**TASK DIRECTIONS**
If a line holds the word "page", copy it from the entries.

**Dataset entries**
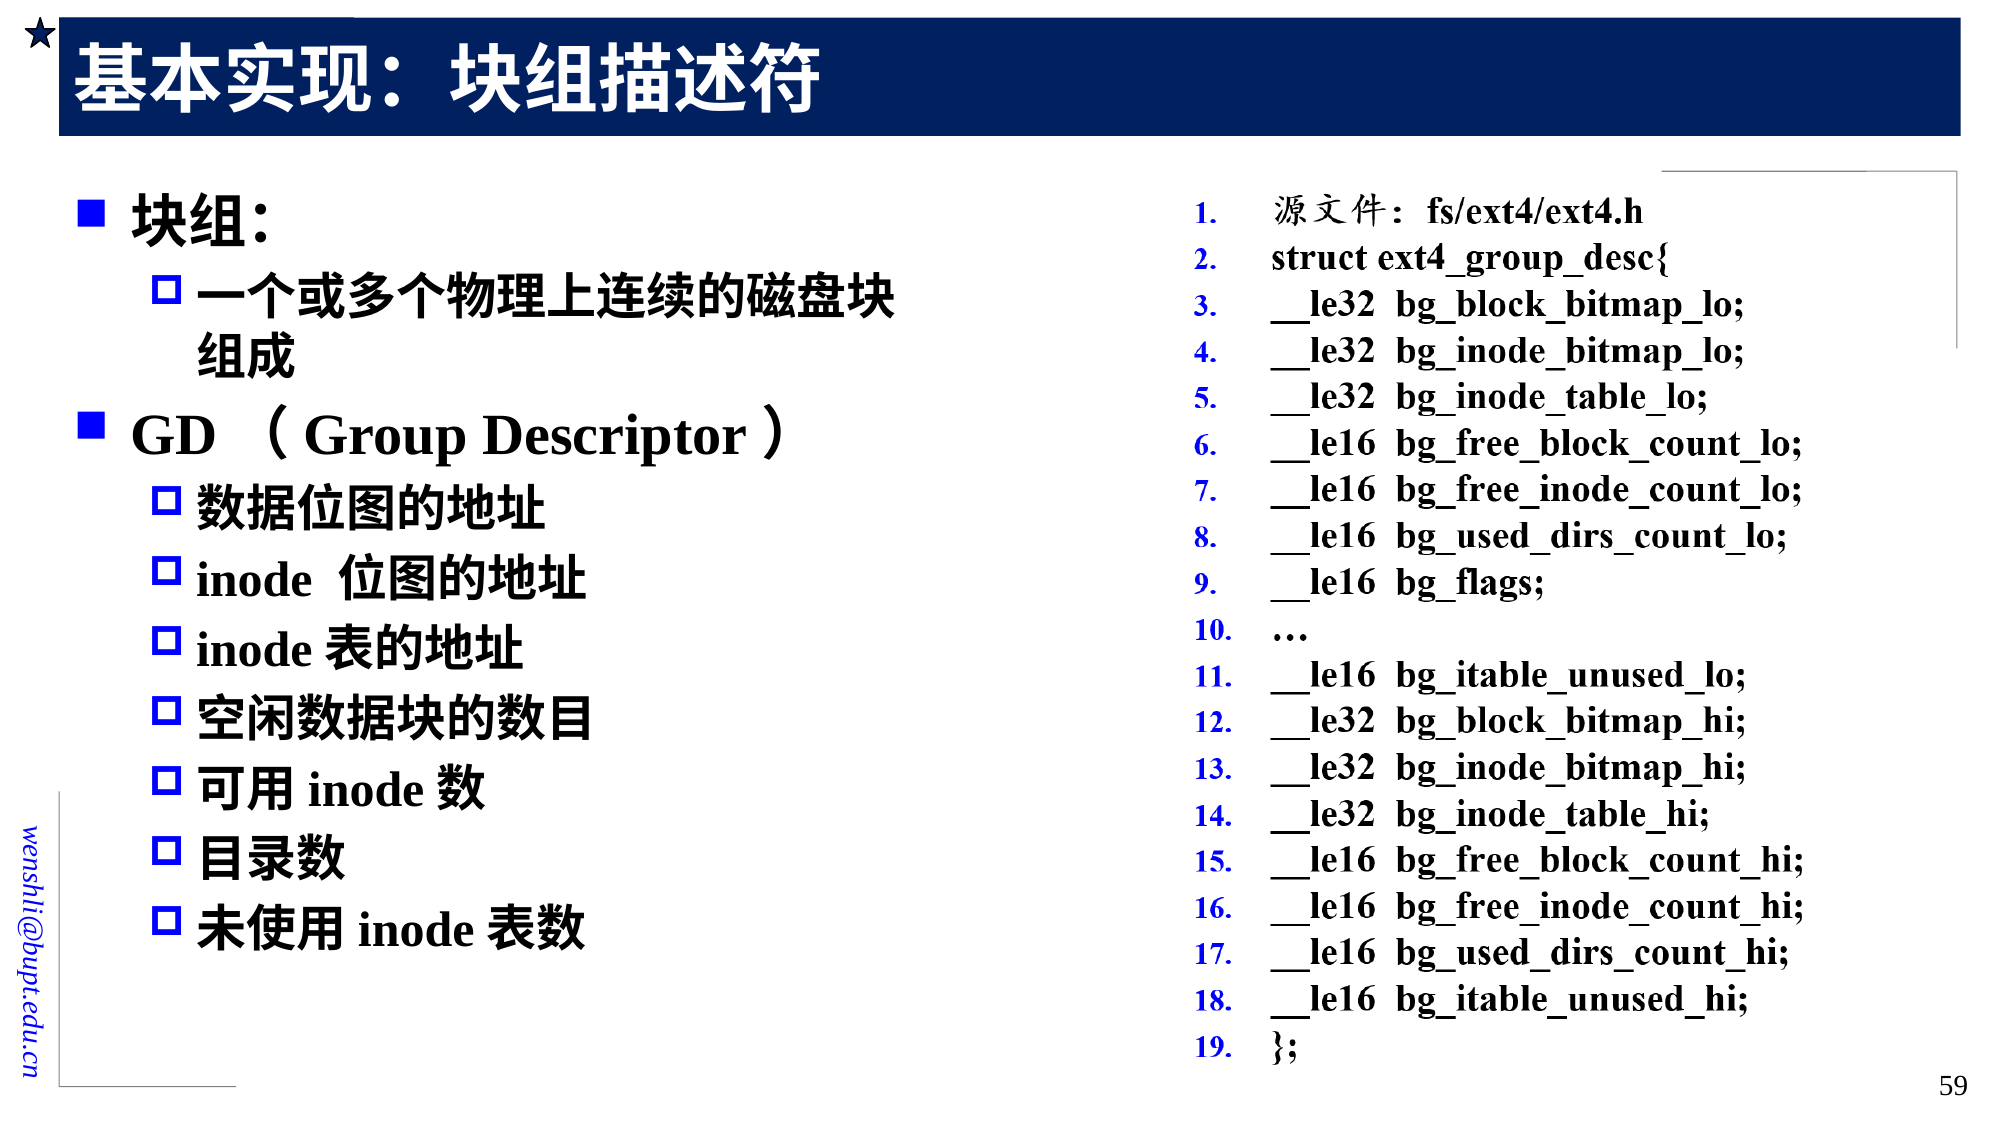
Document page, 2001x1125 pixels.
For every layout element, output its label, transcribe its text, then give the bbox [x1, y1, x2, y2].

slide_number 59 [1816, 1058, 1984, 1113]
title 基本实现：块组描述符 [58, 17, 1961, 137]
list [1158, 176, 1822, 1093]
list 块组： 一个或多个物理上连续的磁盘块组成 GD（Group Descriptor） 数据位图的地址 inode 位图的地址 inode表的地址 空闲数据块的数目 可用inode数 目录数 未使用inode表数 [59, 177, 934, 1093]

==

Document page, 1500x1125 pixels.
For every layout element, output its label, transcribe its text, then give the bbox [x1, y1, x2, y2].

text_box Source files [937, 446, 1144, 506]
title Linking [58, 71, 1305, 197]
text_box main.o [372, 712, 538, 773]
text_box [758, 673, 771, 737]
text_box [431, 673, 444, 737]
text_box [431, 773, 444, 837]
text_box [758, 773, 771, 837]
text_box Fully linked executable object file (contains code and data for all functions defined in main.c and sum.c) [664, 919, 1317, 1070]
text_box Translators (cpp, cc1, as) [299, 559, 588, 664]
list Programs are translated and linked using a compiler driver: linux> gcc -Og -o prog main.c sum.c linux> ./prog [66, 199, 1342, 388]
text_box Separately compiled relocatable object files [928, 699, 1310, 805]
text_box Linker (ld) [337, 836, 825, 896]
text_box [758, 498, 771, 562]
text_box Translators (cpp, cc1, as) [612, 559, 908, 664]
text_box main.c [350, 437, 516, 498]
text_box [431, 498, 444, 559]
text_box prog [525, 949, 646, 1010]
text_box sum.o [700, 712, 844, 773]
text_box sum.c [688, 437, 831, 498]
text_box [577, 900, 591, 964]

...

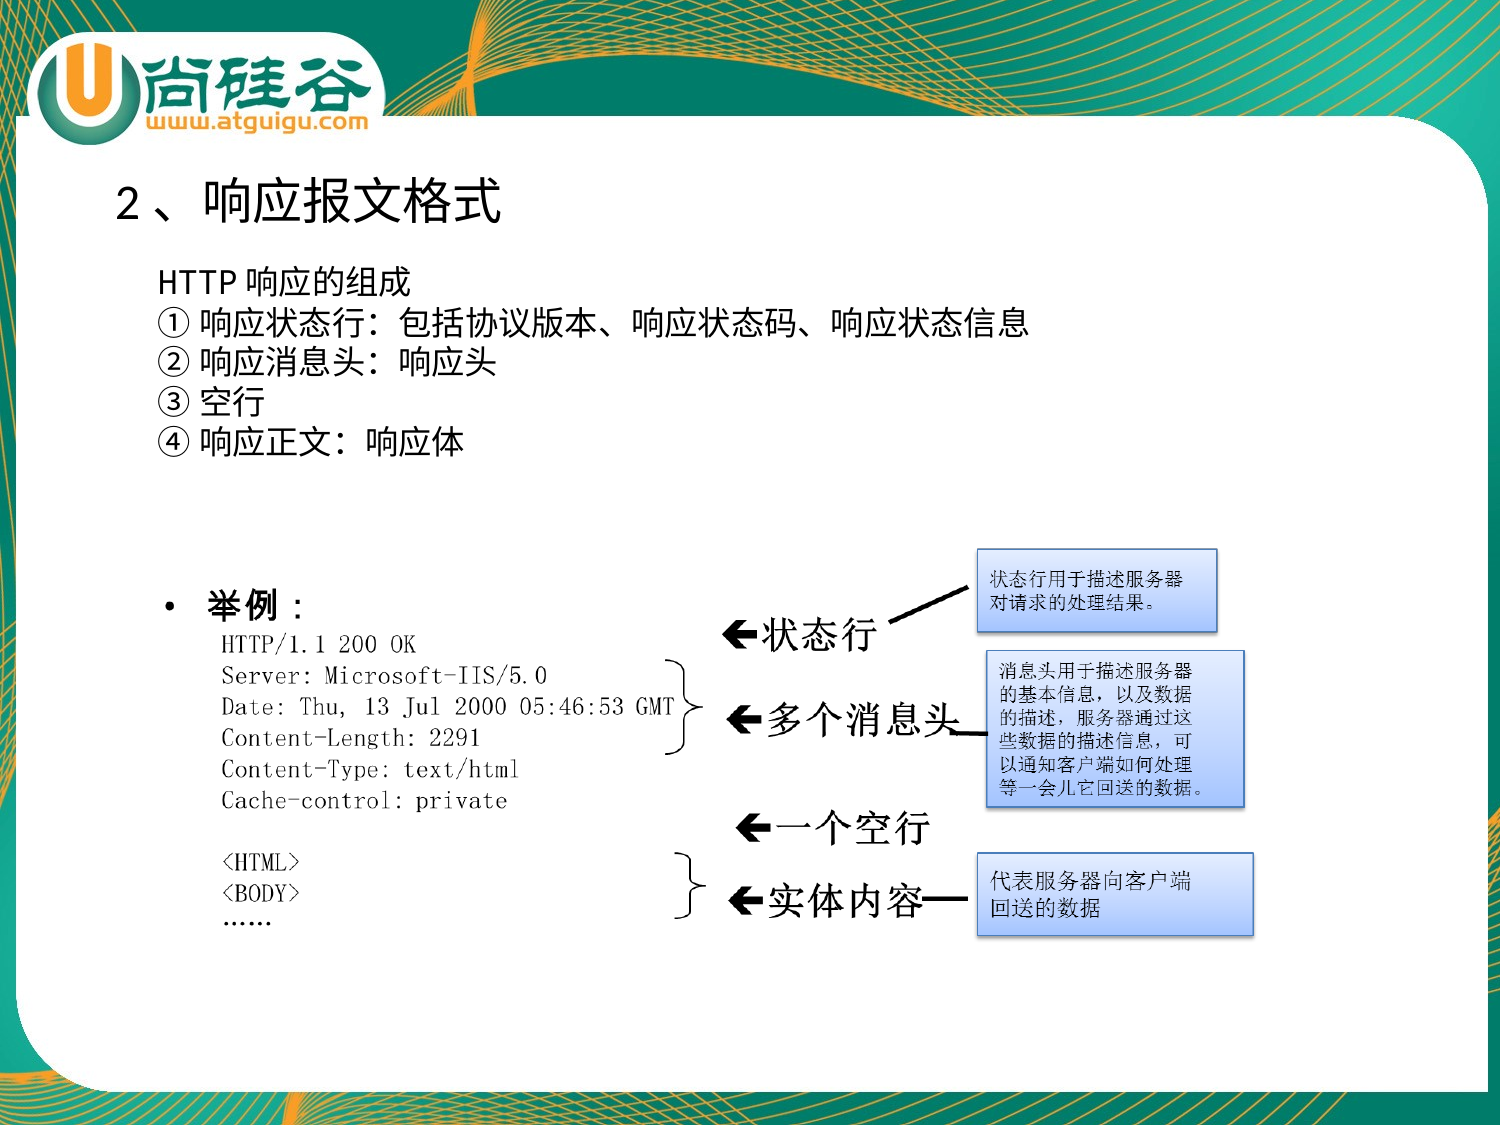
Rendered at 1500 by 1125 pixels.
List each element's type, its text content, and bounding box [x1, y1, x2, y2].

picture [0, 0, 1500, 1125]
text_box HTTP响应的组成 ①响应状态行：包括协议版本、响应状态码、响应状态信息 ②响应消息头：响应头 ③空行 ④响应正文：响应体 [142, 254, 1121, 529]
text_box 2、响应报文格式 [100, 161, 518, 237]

**EXPECTED OUTPUT**
Document page, 2001x1125 pixels.
Document page, 1500x1125 pixels.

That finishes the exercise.